Quelles opportunités et quels enjeux?

Anne-Sophie Letellier, candidate au doctorat en communications, UQÀM
Normand Landry, professeur, Université TÉLUQ, titulaire de la Chaire de recherche du Canada en éducation aux médias et droits humains

Les technologies numériques ont joué des rôles significatifs dans les mobilisations citoyennes des dernières décennies. À cet égard, elles sont couramment présentées comme des vecteurs de démocratisation des sociétés. Des répertoires numériques d’actions collectives se sont progressivement déployés au sein d’une société civile s’étant largement internationalisée. Ces technologies constituent désormais des architectures de militance qui favorisent l’organisation de la dissidence et de la militance politique, le partage d’information, la création collective de contenus et le contournement de la censure et des voies de communication officielles.

La dernière décennie a fait état d’une pluralité de situations où les technologies numériques ont joué un rôle majeur dans des mouvements démocratiques et contestataires. Les révolutions arabes, le mouvement anti-austérité Occupy, ainsi que les nombreuses mobilisations en ligne dans le cadre de luttes environnementales et autochtones (#IdleNoMore), féministes (#MeToo, #MoiAussi) et antiracistes (#BlackLivesMatter) en sont des exemples frappants.

Ainsi, à mesure que se démocratisent et se distribuent les technologies numériques au sein des sociétés, des usages et des pratiques politiques numériques se développent et se propagent. Costanza-Chock1 qualifie d’affordance les caractéristiques de design qui invitent les utilisateur-trice-s à poser certaines actions (partager, commenter, interagir avec du contenu, former des groupes, créer des événements, entretenir des communications privées, etc.) sur une interface donnée. Ces affordances masquent néanmoins des mécanismes de collecte de données excessivement efficaces, subtils, et à la base d’un modèle économique hautement profitable où s’entrecroisent des intérêts commerciaux et étatiques.
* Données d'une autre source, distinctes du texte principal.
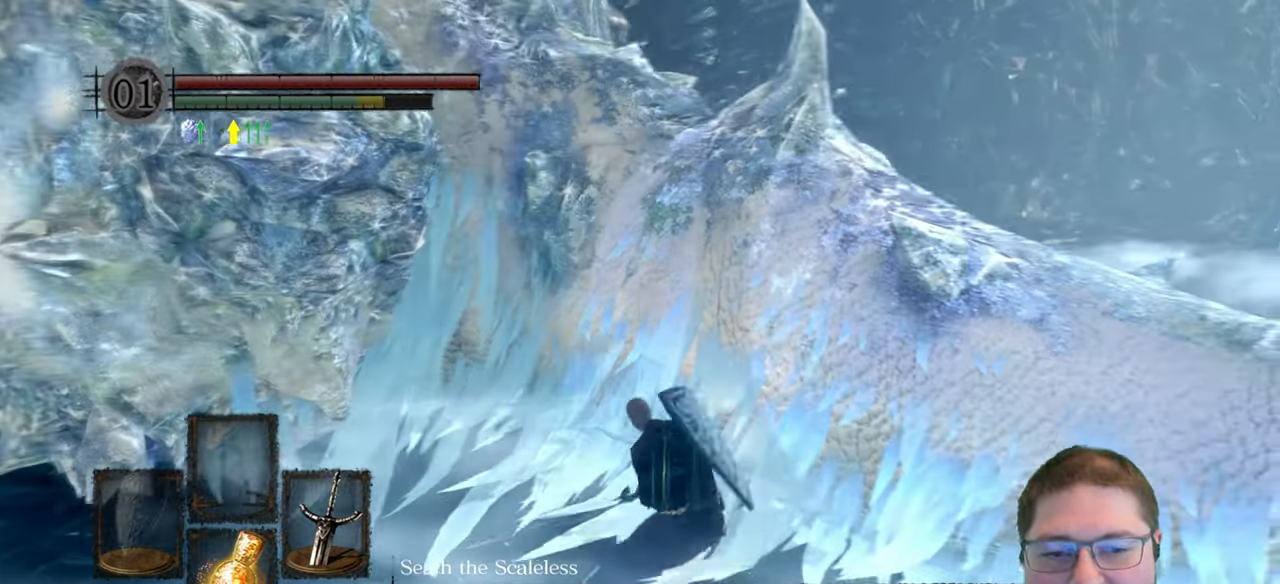
{"buttons": [], "left_stick": "up", "right_stick": "center", "button_events": []}
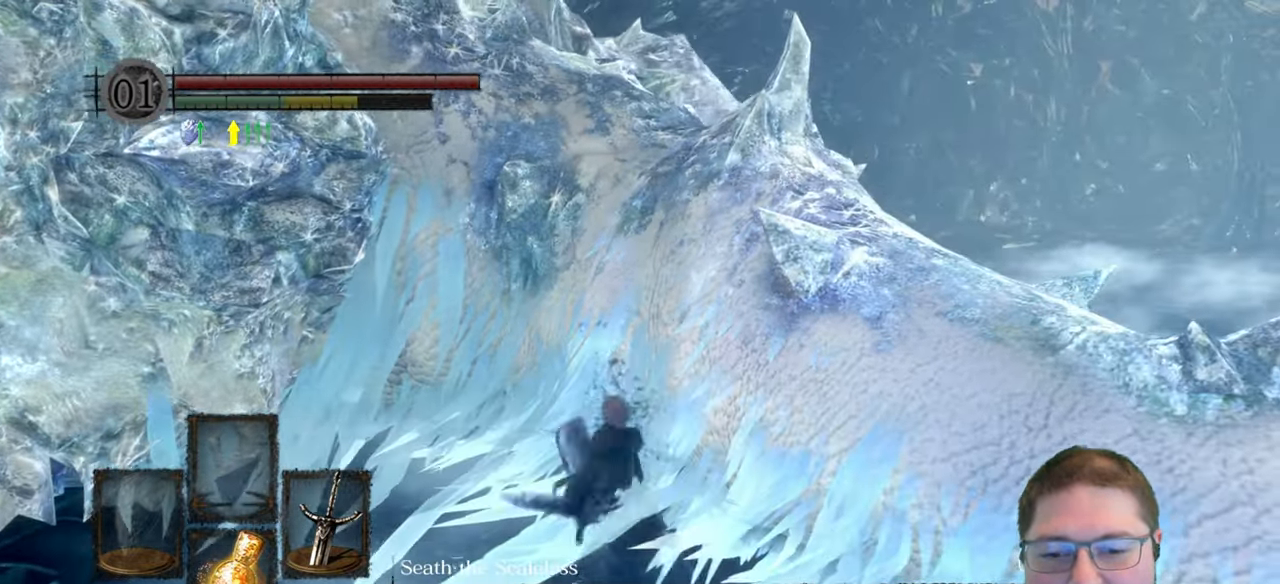
{"buttons": ["R1"], "left_stick": "up", "right_stick": "center", "button_events": [[83, "R1", "down"], [200, "R1", "up"], [316, "R1", "down"], [416, "R1", "up"], [500, "R1", "down"]]}
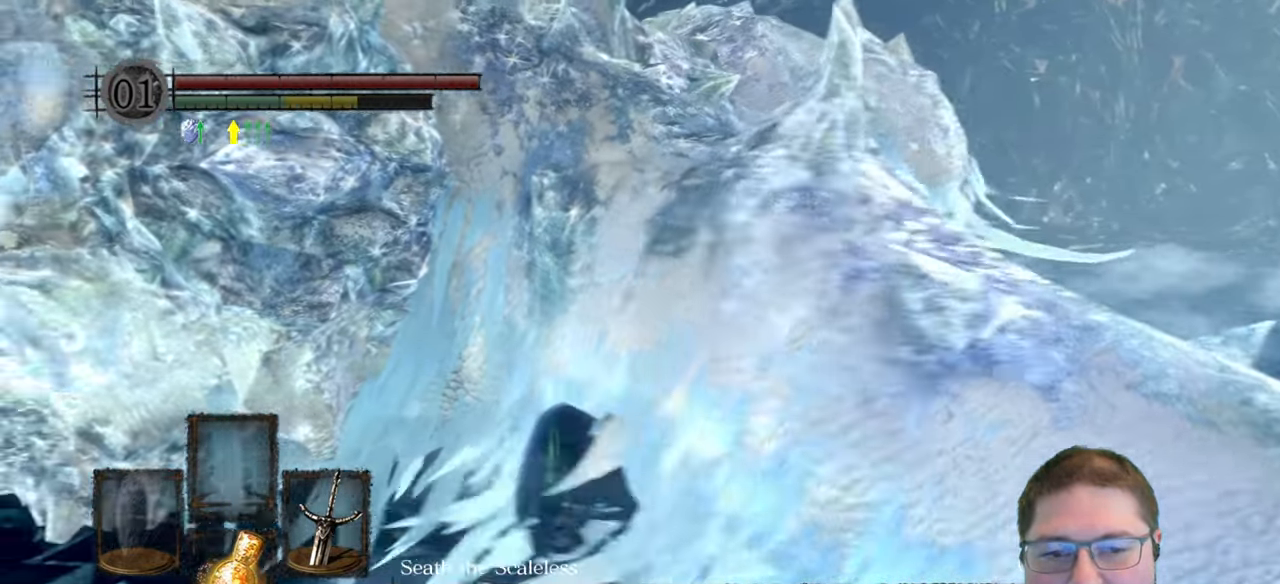
{"buttons": [], "left_stick": "up", "right_stick": "center", "button_events": [[100, "R1", "up"], [200, "R1", "down"], [333, "R1", "up"]]}
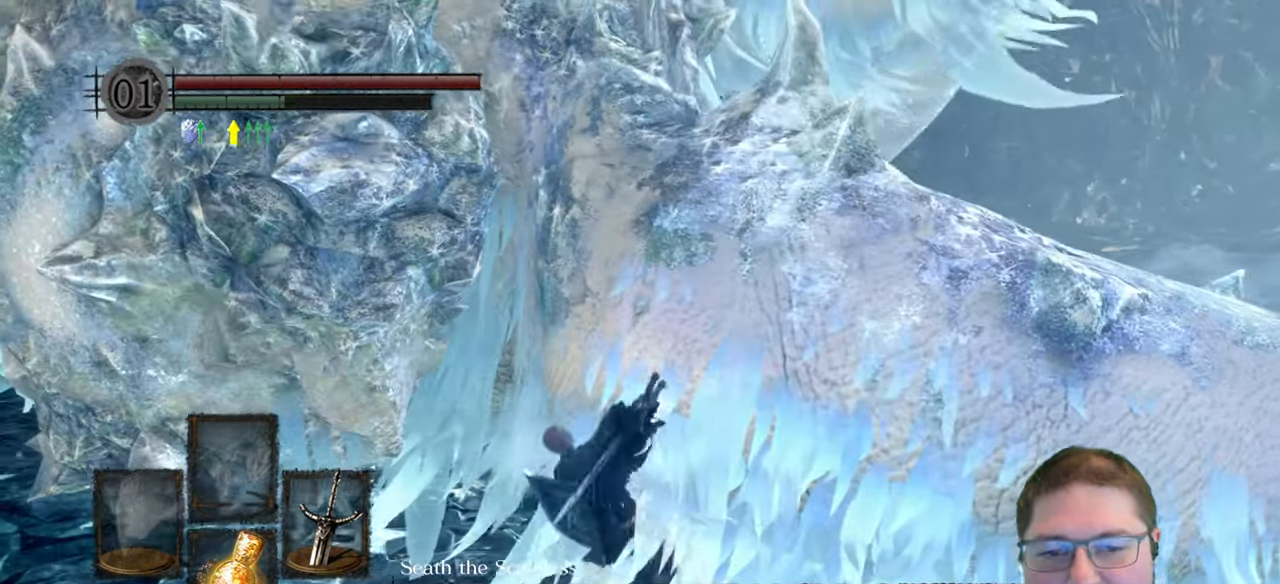
{"buttons": [], "left_stick": "up-right", "right_stick": "center", "button_events": []}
Les affordances d’une mobilisation… et de la désinformation

Des discours critiques à l’endroit des technologies numériques présentent les plateformes, les sites et les services numériques mis à la disposition du grand public comme des lieux où s’exerce une surveillance grandement facilitée et amplifiée par un modèle économique de monétisation des données personnelles, qualifié par Shoshana Zuboff (2019) de capitalisme de surveillance. Si les conséquences les plus évidentes du capitalisme de surveillance ont longtemps été réduites à une publicité trop ciblée, les risques associés à la collecte systématique et ubiquitaire des données personnelles sont désormais collectifs et touchent à l’organisation des sociétés démocratiques.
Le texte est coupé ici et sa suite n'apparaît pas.